Advanced OSINT & Threat Reconnaissance: Profiling and Leak Analysis
In the realm of Threat Intelligence and Red Teaming, the reconnaissance phase dictates the success of an operation. This project demonstrates advanced Open-Source Intelligence (OSINT) gathering techniques, combining automated Python scraping, framework-driven profiling, and deep-dive breach analysis to construct a comprehensive target profile.
🎯 Project Objectives & Arsenal
- Objective: Map the external attack surface of a target organization (e.g., educational institutions like Politechnika Wrocławska) without direct interaction, utilizing passive reconnaissance.
- Key Techniques: Web Scraping, Social Media Profiling, Geolocation (Shadow Analysis), and Compromised Credential Analysis.
- Tool Stack: Python (
BeautifulSoup,requests),Recon-ng,Maltego.
⚙️ Automated Web Scraping (Python)
To aggregate unstructured data from web sources efficiently, I developed custom Python scripts.
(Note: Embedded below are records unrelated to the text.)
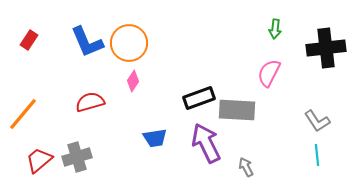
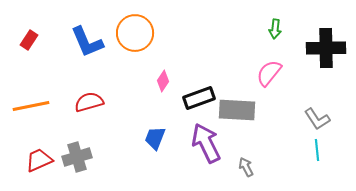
orange circle: moved 6 px right, 10 px up
black cross: rotated 6 degrees clockwise
pink semicircle: rotated 12 degrees clockwise
pink diamond: moved 30 px right
red semicircle: moved 1 px left
orange line: moved 8 px right, 8 px up; rotated 39 degrees clockwise
gray L-shape: moved 2 px up
blue trapezoid: rotated 120 degrees clockwise
cyan line: moved 5 px up
red trapezoid: rotated 16 degrees clockwise
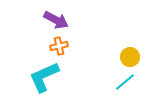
Instead of manual enumeration, BeautifulSoup was utilized to parse HTML DOM structures, extract metadata, and identify hidden endpoints or exposed sensitive directories.
import requests
from bs4 import BeautifulSoup
def perform_web_scraping(target_url):
"""
Automated extraction of page metadata and structural elements
to identify potential information disclosure.
"""
try:
# Utilizing custom headers to avoid basic WAF blocking during recon
headers = {'User-Agent': 'Mozilla/5.0 (Windows NT 10.0; Win64; x64)'}
response = requests.get(target_url, headers=headers, timeout=10)
if response.status_code == 200:
soup = BeautifulSoup(response.text, 'html.parser')
print(f"[*] Target Title: {soup.title.string}")
# Example: Extracting all external links for relationship mapping
links = soup.find_all('a', href=True)
for link in links:
if "http" in link['href']:
print(f"[+] Discovered Endpoint: {link['href']}")
except requests.exceptions.RequestException as e:
print(f"[-] Connection Error: {e}")
# Example execution during the recon phase
# perform_web_scraping('[https://target-domain.com](https://target-domain.com)')
🕵️♂️ Framework-Driven Profiling (Recon-ng)
Manual searching is prone to human error. I leveraged Recon-ng, a full-featured web reconnaissance framework, to automate identity aggregation.
Using the recon/profiles-profiler/profiler module, I conducted permutation analyses on target usernames (e.g., PolitechnikaWroclawska, politechnika-wroclawska). The framework automatically queried hundreds of platforms, successfully identifying 21 active profiles across critical infrastructure and developer ecosystems, including GitHub, GitLab, Docker Hub, and SourceForge. This mapping is crucial for identifying exposed source code or container registries.
🌍 Advanced Techniques & Breach Analysis
Beyond standard enumeration, the investigation employed advanced analytical techniques:
- Breach Data Analysis: Investigated historical data breaches (using specialized databases and leak aggregates) to find compromised credentials associated with the target’s domain. Identifying reused passwords provides a direct vector for credential stuffing attacks.
- Geolocation via Shadow Analysis (IMINT): Applied Image Intelligence (IMINT) techniques to determine the exact geographical location of assets or individuals based on the angle, length of shadows, and time-of-day metadata extracted from publicly available photographs.
- Relationship Mapping (Maltego): Utilized Maltego to visually map the relationships between discovered email addresses, DNS records, and social media profiles, transforming raw data into actionable intelligence graphs.
📉 Tactical Takeaways
- Automation is Key: Custom Python tooling drastically reduces the time required for the initial reconnaissance phase compared to manual dorking.
- Developer Exposure: The discovery of official accounts on GitHub and Docker Hub highlights the need for organizations to aggressively monitor their public repositories for hardcoded secrets (API keys, AWS credentials).
- The OSINT Threat: This project proves that a sophisticated threat actor can map an organization’s entire digital footprint, identify key personnel, and locate compromised passwords without ever sending a single packet to the target’s internal network.